Substitute \(b = -4\) and \(a = 2\) into the formula to find the x-coordinate of the vertex. For the function \(f(x) = 2x^2 - 4x - 1\), the x-coordinate of the vertex is:- \(x = \frac{-(-4)}{2 \times 2} = 1\).
Once you have the x-coordinate, substitute it back into the function to find the y-coordinate. When \(x = 1\), the function evaluates to:- \(f(1) = 2(1)^2 - 4(1) - 1 = -3\).Thus, the vertex is located at the coordinates \((1, -3)\). Identifying the vertex is crucial for understanding the behavior of the parabola and predicting where it changes direction.

The domain and range are essential elements in describing a function.
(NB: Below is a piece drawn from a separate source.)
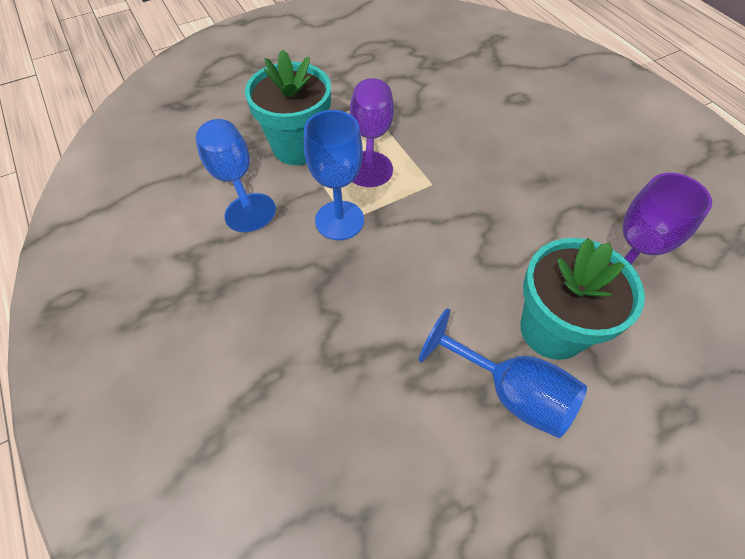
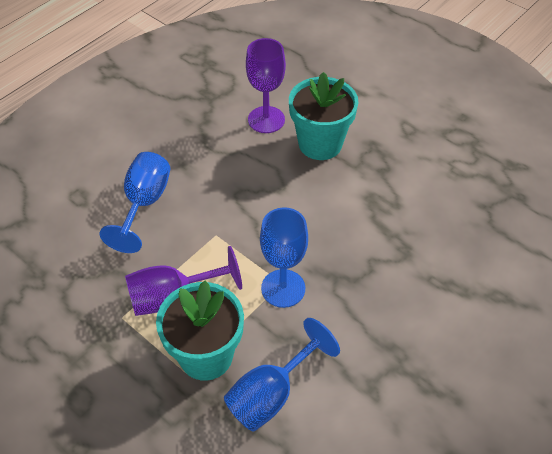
camera: 110 degrees left, 5 degrees down
blue goblet [419,308,587,438] -> blue goblet moved to [100,152,171,253]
They tell you where the function lives in terms of input and output values. For any quadratic function, which is a type of polynomial function, the domain is always all real numbers. This means that you can input any real number into a quadratic function and it will yield a result. Hence, the domain is:- \((-\infty, \infty)\).The range of a quadratic function, however, depends on the direction in which the parabola opens. In our function \(f(x) = 2x^2 - 4x - 1\), the parabola opens upwards (since \(a = 2\) is positive). This means the vertex provides the minimum point of the parabola. For our specific function, the vertex is \(-3\), and because the parabola opens upwards, the range includes every number larger than or equal to \(-3\). Thus, the range is:- \([-3, \infty)\).Understanding the domain and range gives a complete picture of where the parabola lies and how it behaves with respect to the x and y axes.

A quadratic function can have either a maximum or minimum value, and this depends on the orientation of its parabola. If the parabola opens upwards, like in the function \(f(x) = 2x^2 - 4x - 1\), it means that the function has a minimum value.As determined through calculations, the vertex of \(f(x)\) provides the coordinates \((1, -3)\). Therefore, the minimum value of the function is \(-3\). This occurs at the x-coordinate where the vertex is located, which is \(x = 1\). It's important to remember that when the coefficient \(a\) in the quadratic formula is positive, this indicates an upward opening, leading to a minimum value. Conversely, a downward opening signal would mean \(a\) is negative, resulting in a maximum value. By noting the orientation of the parabola, one can immediately identify whether the vertex signifies a minimum or maximum value, which is a key aspect in analyzing quadratic functions.